2024-08-05 Thread Vitaly Davydov

Hi Hackers,

I use async commits. At some moment, I would like to make sure that all 
inserted WAL records are fsync-ed. I can use XLogFlush function but I have some 
doubts which LSN to specify. There is a number of functions which return write 
or insert LSNs but they are not applicable.

I can't use GetXLogInsertRecPtr() because it returns a real insert LSN, not the 
end LSN of the last record. XLogFlush may fail with such LSN because the 
specified LSN may be "in the future" if the WAL record ends up to the page 
boundary (the real insert LSN is summed up with page header size).

I can't use GetXLogWriteRecPtr() because it seems to be bounded to page 
boundaries.
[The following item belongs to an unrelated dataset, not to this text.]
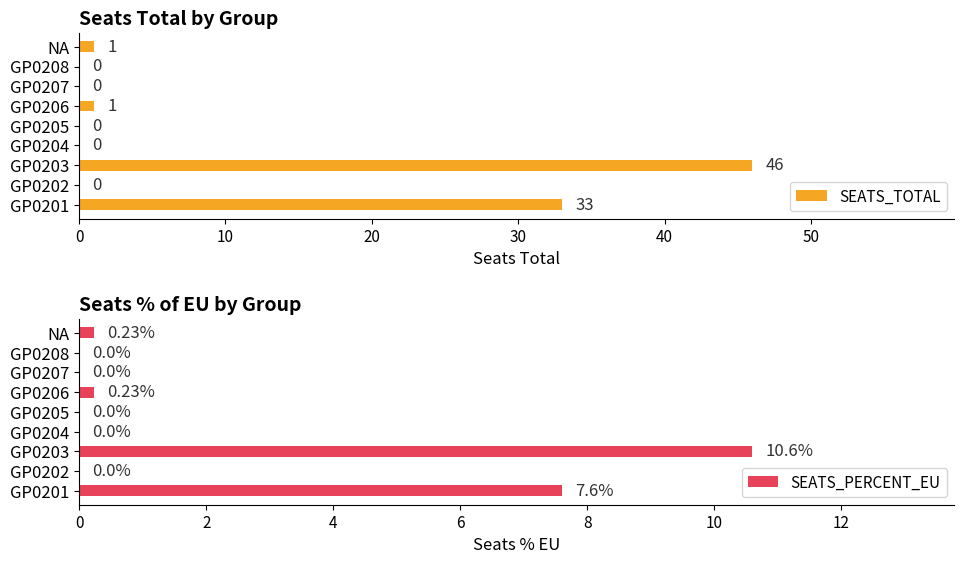

True or false: SEATS_TOTAL has a value of 46 at GP0203.

True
Some inserted WAL records may not be fsync-ed. Some other functions 
seems not applicable as well.

The first idea is to use GetLastImportantRecPtr() but this function returns the 
start LSN of the last important WAL record. I would use 
XLogFlush(GetLastImportantRecPtr() + 1) but I'm not sure that this way is 
conventional.

Another idea is to create a new function like GetXLogInsertRecPtr() which calls 
XLogBytePosToEndRecPtr() instead of XLogBytePosToRecPtr() inside it.

Could you please advice which way to go?